Problem
Repeat exactly, and only, the lines below starting at the line that contains "17: (391, 99, 4.27)" and ending at the line that contains "38: (479, 175, 3.40)", inclusive of both.
● ● ●
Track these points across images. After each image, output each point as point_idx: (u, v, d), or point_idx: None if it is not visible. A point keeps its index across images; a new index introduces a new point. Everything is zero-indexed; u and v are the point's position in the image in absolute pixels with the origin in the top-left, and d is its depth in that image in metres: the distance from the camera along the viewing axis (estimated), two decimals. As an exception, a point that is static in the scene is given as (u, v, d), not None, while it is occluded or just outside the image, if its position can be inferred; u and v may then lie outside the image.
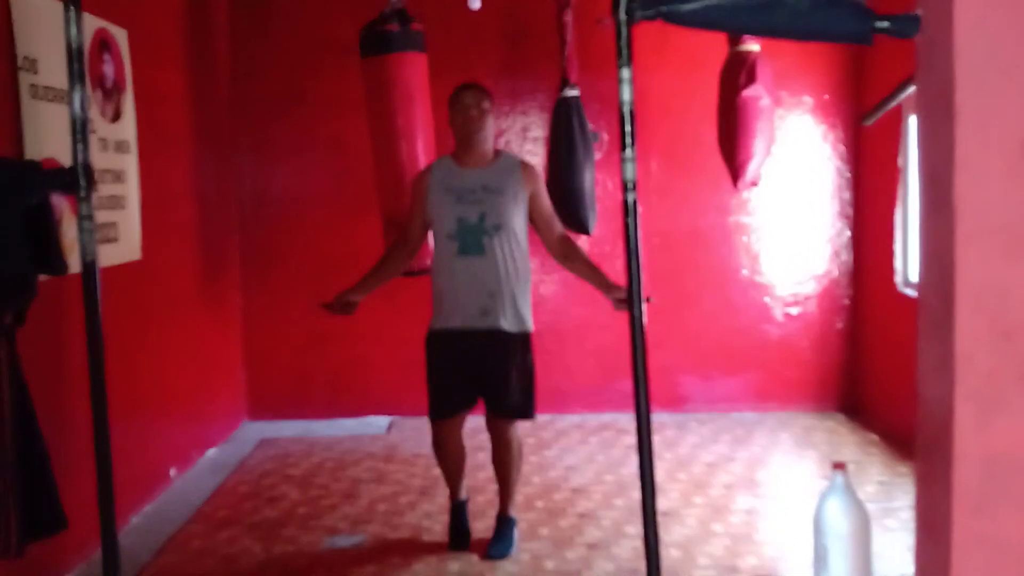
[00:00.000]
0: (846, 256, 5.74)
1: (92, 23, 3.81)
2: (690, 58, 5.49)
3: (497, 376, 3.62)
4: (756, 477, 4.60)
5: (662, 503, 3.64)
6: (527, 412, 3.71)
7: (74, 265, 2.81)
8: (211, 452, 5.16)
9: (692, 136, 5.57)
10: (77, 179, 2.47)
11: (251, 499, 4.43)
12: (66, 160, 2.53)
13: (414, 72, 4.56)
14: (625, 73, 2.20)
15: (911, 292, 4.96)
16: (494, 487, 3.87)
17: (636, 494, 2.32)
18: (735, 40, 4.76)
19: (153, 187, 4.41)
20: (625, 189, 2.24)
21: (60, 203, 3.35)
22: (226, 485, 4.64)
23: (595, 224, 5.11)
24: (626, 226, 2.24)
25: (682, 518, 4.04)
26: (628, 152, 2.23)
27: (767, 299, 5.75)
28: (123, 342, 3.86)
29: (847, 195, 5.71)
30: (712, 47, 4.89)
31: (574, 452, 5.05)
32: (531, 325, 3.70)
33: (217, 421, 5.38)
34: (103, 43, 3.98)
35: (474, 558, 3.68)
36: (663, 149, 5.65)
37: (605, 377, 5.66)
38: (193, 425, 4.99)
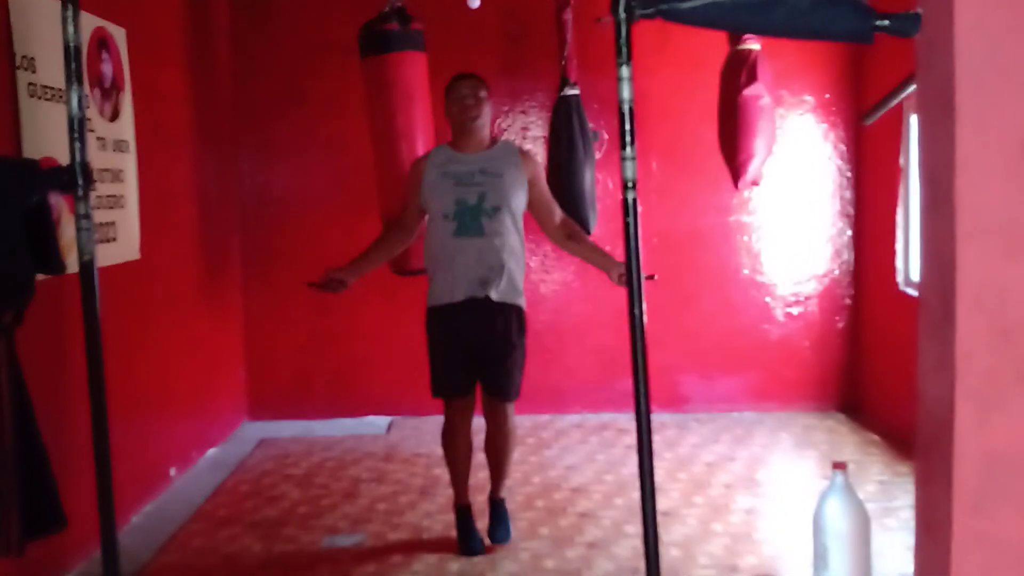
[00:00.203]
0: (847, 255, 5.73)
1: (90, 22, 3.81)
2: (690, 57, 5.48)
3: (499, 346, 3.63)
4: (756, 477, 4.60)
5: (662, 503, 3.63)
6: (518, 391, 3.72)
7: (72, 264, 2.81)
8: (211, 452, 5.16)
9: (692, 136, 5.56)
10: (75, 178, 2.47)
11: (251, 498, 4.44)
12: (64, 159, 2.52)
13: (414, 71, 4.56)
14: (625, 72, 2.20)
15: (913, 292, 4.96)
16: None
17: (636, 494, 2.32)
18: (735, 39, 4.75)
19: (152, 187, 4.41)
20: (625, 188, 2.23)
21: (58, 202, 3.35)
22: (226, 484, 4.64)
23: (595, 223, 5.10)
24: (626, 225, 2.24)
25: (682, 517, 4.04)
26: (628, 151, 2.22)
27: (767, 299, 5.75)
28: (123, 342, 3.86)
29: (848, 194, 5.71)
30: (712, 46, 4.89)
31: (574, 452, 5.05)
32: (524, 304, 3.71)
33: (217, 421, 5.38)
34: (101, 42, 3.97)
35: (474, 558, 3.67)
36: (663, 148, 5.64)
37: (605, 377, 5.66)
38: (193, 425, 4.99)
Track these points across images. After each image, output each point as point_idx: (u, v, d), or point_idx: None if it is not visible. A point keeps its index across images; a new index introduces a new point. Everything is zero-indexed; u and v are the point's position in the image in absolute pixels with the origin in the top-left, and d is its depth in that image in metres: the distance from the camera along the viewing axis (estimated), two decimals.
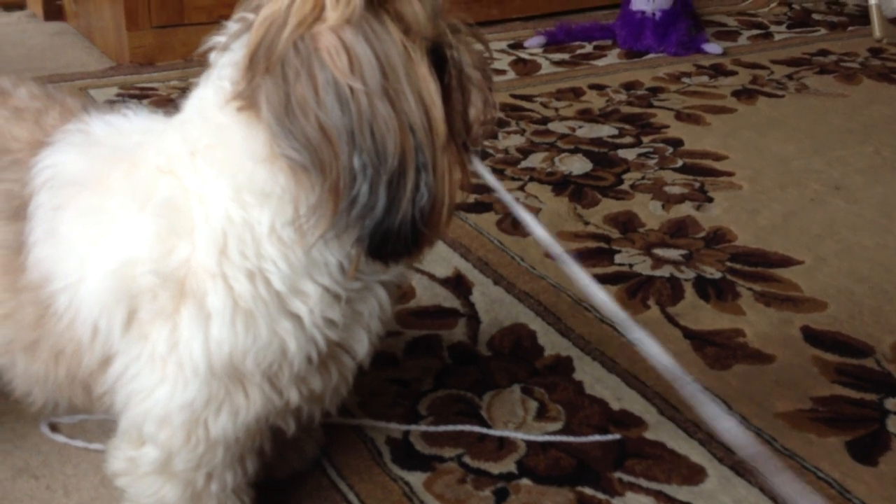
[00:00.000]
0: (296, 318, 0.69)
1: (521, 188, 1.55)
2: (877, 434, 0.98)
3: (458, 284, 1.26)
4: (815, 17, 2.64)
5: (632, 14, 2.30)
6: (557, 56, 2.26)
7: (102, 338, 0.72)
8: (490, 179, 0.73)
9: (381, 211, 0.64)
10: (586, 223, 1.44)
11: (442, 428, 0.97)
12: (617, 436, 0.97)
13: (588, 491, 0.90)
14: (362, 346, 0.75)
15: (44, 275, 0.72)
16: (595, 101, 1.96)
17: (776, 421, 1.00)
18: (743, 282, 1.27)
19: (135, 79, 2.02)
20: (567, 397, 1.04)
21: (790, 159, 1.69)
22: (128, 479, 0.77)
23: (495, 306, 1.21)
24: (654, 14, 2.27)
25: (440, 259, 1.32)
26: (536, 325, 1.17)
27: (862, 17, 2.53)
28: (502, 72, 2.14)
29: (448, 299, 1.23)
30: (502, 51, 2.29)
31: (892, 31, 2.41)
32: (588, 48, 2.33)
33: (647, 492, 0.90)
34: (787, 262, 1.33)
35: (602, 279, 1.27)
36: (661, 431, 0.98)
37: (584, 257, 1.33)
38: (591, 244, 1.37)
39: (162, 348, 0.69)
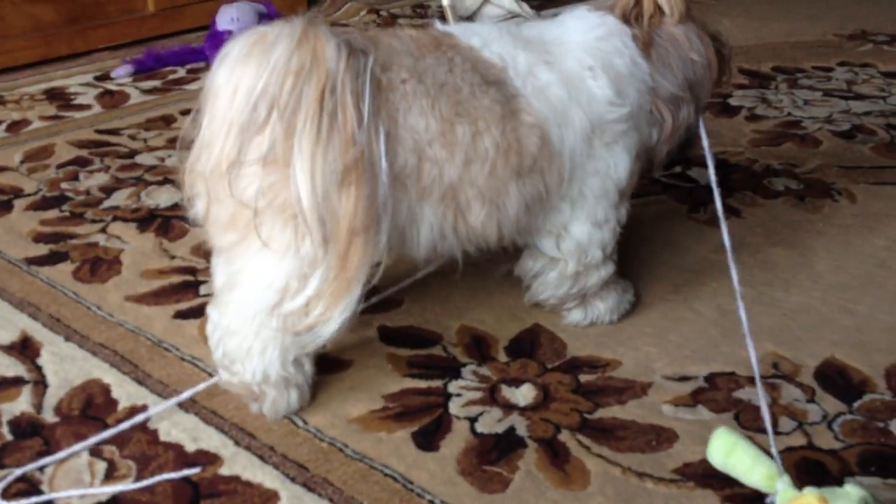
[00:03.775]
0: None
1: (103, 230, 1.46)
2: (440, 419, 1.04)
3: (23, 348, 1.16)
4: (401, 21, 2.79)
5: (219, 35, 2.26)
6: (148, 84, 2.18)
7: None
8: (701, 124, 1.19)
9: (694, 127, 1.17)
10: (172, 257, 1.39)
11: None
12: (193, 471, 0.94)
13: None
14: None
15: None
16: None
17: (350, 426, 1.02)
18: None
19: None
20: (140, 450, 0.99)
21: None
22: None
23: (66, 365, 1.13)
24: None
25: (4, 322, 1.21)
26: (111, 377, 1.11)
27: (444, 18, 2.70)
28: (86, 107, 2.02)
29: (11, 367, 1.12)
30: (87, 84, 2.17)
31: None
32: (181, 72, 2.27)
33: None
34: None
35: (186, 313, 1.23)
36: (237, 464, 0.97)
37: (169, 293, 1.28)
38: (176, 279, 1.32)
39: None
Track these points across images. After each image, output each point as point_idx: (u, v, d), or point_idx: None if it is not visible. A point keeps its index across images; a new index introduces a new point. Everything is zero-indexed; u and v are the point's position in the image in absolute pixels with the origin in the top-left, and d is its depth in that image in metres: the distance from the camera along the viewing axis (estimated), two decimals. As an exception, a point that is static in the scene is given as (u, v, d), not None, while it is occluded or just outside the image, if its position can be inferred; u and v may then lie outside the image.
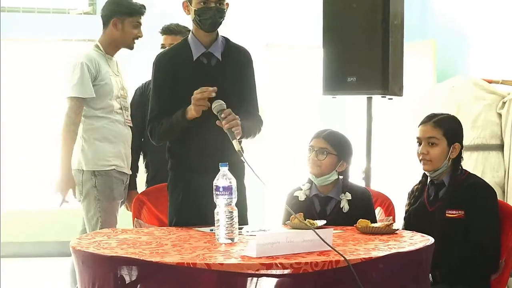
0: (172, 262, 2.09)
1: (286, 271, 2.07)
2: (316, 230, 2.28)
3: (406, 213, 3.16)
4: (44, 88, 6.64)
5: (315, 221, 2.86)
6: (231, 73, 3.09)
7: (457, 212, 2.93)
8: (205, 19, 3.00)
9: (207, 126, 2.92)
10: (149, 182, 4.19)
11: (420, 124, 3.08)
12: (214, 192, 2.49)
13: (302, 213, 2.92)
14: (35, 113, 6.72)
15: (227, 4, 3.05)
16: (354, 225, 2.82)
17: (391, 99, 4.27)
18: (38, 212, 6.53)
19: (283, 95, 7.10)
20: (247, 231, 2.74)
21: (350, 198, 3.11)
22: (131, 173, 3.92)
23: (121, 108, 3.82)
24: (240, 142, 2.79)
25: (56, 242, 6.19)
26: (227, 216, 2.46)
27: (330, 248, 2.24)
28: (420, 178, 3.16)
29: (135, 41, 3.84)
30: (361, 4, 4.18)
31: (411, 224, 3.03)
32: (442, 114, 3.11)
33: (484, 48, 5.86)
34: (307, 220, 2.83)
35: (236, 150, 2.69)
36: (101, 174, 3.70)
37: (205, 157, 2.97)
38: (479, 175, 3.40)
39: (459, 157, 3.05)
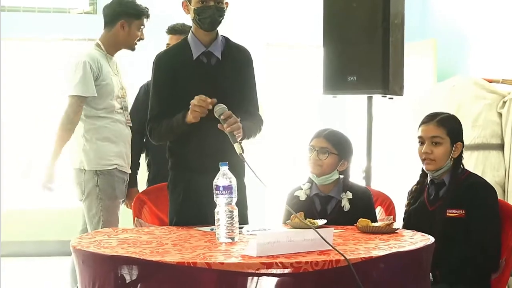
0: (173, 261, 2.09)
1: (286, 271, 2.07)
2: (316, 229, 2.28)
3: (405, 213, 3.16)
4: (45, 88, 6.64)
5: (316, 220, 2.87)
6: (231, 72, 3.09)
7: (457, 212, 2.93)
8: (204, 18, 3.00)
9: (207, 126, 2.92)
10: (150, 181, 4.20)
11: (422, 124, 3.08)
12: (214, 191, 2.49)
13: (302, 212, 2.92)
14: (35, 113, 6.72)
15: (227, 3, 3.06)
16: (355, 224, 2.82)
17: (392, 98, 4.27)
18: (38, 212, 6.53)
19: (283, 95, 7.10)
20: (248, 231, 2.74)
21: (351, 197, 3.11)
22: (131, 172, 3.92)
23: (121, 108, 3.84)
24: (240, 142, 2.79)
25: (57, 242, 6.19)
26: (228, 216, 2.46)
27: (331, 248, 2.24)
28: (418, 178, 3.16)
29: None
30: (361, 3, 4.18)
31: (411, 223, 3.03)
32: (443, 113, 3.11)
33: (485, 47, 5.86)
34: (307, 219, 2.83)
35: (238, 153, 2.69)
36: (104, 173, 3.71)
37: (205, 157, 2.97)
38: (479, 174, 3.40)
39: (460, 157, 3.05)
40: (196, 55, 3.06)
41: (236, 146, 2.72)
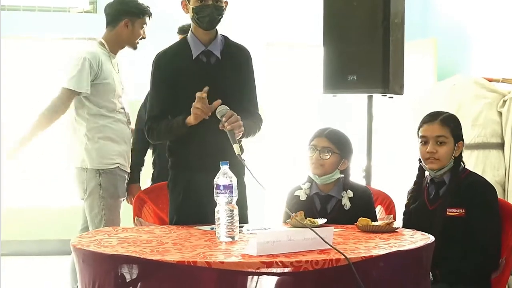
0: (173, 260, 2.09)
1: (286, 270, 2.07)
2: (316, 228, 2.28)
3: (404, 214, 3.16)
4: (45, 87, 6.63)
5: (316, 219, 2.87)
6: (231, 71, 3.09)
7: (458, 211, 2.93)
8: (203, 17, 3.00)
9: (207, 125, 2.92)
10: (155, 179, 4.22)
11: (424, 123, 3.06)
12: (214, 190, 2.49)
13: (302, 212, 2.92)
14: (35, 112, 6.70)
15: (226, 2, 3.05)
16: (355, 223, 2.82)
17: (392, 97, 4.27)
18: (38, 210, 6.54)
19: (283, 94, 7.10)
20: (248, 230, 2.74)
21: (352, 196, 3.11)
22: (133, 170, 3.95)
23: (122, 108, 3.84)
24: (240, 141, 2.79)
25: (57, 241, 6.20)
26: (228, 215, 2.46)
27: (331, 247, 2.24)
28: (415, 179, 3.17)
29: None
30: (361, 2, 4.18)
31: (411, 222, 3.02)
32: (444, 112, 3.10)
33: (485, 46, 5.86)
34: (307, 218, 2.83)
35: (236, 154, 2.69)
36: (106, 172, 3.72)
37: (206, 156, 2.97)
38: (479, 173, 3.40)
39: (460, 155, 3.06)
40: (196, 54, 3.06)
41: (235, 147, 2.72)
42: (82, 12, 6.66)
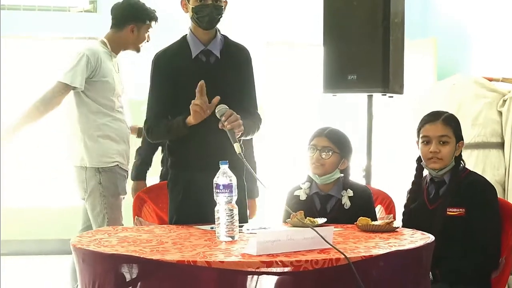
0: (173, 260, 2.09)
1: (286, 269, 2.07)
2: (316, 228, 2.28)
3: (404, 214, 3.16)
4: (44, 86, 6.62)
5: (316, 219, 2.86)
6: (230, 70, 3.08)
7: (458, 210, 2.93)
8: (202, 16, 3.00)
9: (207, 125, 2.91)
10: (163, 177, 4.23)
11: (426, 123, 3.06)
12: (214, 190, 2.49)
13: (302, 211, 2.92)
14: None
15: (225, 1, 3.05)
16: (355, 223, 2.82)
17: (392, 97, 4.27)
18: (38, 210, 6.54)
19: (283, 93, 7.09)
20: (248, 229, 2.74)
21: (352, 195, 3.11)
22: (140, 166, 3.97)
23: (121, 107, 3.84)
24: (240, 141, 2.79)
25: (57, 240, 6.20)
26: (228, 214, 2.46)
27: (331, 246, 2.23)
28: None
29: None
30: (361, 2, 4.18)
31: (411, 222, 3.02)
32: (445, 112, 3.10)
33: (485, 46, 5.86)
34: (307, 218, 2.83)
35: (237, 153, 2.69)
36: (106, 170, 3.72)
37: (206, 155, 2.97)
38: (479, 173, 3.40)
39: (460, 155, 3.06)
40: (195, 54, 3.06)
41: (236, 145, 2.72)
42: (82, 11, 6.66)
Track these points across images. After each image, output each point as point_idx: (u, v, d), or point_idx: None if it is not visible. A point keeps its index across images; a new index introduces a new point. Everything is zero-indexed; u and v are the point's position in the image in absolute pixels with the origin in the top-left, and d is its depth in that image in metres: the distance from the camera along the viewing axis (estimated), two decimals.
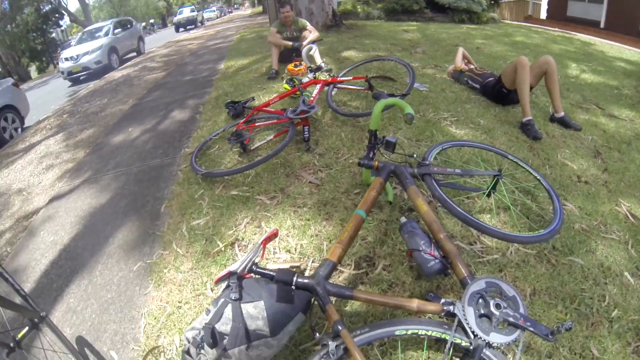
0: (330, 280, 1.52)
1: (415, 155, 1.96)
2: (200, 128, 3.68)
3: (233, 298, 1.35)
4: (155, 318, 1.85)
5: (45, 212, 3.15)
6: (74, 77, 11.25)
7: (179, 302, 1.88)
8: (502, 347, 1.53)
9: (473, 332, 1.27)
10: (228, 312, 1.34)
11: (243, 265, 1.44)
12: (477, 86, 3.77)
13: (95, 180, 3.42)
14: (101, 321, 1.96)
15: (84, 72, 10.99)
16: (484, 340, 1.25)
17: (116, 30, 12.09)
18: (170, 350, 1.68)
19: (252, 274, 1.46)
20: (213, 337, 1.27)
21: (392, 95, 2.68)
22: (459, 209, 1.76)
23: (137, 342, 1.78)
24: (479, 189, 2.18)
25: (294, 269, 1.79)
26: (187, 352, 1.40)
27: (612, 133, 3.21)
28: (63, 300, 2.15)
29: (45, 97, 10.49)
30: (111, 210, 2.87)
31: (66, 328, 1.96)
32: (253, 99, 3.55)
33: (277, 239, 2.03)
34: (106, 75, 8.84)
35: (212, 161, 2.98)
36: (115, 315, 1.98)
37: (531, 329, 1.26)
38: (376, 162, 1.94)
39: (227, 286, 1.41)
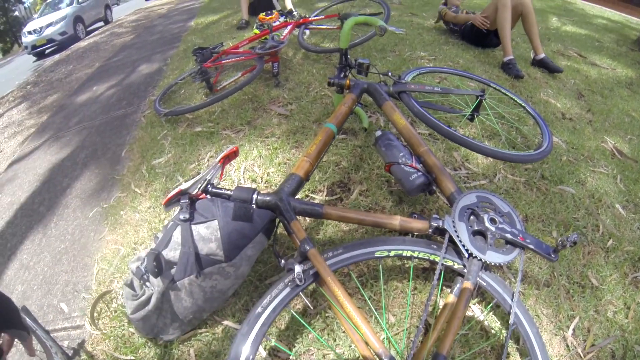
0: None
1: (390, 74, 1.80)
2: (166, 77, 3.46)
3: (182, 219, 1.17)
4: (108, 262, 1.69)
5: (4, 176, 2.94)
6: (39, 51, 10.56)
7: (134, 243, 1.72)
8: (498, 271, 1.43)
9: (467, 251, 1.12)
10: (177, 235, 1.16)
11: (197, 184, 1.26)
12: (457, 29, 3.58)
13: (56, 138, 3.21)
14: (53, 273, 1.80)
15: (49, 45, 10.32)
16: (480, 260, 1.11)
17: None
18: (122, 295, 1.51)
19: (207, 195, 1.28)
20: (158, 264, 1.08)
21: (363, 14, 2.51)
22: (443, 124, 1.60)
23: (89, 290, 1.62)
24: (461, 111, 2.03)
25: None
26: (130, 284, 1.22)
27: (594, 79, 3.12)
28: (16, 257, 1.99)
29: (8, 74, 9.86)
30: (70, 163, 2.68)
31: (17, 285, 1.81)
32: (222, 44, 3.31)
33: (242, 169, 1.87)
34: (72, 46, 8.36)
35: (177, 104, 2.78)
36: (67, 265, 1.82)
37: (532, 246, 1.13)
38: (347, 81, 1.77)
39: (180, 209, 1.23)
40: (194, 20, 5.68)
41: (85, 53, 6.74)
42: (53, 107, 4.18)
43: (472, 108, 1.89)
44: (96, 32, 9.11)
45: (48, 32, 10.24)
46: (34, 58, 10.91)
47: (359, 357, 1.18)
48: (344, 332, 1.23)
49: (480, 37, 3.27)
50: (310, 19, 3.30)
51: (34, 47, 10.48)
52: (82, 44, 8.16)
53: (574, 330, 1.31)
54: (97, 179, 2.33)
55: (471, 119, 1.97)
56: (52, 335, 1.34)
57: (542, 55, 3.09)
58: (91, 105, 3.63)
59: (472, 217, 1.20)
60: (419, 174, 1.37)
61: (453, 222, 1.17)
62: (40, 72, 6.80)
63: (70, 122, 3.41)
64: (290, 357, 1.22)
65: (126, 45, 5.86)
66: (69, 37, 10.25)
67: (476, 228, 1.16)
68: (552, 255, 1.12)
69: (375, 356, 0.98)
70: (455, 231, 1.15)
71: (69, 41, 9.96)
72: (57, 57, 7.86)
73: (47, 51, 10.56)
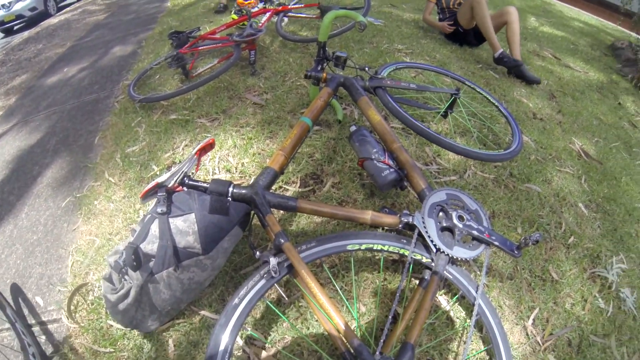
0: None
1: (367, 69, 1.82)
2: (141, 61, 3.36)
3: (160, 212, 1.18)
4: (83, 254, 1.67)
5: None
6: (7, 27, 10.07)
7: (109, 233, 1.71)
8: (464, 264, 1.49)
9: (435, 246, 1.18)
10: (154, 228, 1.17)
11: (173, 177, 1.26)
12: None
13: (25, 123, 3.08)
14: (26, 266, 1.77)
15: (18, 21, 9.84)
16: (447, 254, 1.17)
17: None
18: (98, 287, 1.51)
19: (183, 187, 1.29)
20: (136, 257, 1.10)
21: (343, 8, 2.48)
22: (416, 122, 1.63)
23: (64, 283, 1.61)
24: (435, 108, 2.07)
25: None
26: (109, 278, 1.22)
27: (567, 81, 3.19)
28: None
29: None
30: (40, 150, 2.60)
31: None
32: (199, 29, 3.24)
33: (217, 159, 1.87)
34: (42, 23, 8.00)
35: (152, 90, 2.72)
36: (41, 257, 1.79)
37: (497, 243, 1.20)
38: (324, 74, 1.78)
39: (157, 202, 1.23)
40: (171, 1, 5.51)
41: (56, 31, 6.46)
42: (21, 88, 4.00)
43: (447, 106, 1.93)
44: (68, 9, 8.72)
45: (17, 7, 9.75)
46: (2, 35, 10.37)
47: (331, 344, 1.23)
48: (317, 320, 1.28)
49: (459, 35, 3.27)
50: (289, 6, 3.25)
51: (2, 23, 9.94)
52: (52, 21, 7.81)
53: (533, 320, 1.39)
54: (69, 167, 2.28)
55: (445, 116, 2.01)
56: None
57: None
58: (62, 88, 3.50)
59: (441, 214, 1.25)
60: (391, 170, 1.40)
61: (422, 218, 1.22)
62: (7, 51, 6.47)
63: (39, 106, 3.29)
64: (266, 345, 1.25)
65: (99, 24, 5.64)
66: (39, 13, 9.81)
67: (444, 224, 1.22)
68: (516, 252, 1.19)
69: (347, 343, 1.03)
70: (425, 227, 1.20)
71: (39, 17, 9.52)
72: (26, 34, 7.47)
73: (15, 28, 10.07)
● ● ●
Answer to this exercise
17: (391, 99, 4.27)
18: (38, 212, 6.53)
19: (283, 95, 7.10)
20: (247, 231, 2.74)
21: (350, 198, 3.11)
22: (131, 173, 3.92)
23: (121, 108, 3.82)
24: (240, 142, 2.79)
25: (56, 242, 6.19)
26: (227, 216, 2.46)
27: (330, 248, 2.24)
28: (420, 178, 3.16)
29: (135, 41, 3.84)
30: (361, 4, 4.18)
31: (411, 224, 3.03)
32: (442, 114, 3.11)
33: (484, 48, 5.86)
34: (307, 220, 2.83)
35: (236, 150, 2.69)
36: (101, 174, 3.70)
37: (205, 157, 2.97)
38: (479, 175, 3.40)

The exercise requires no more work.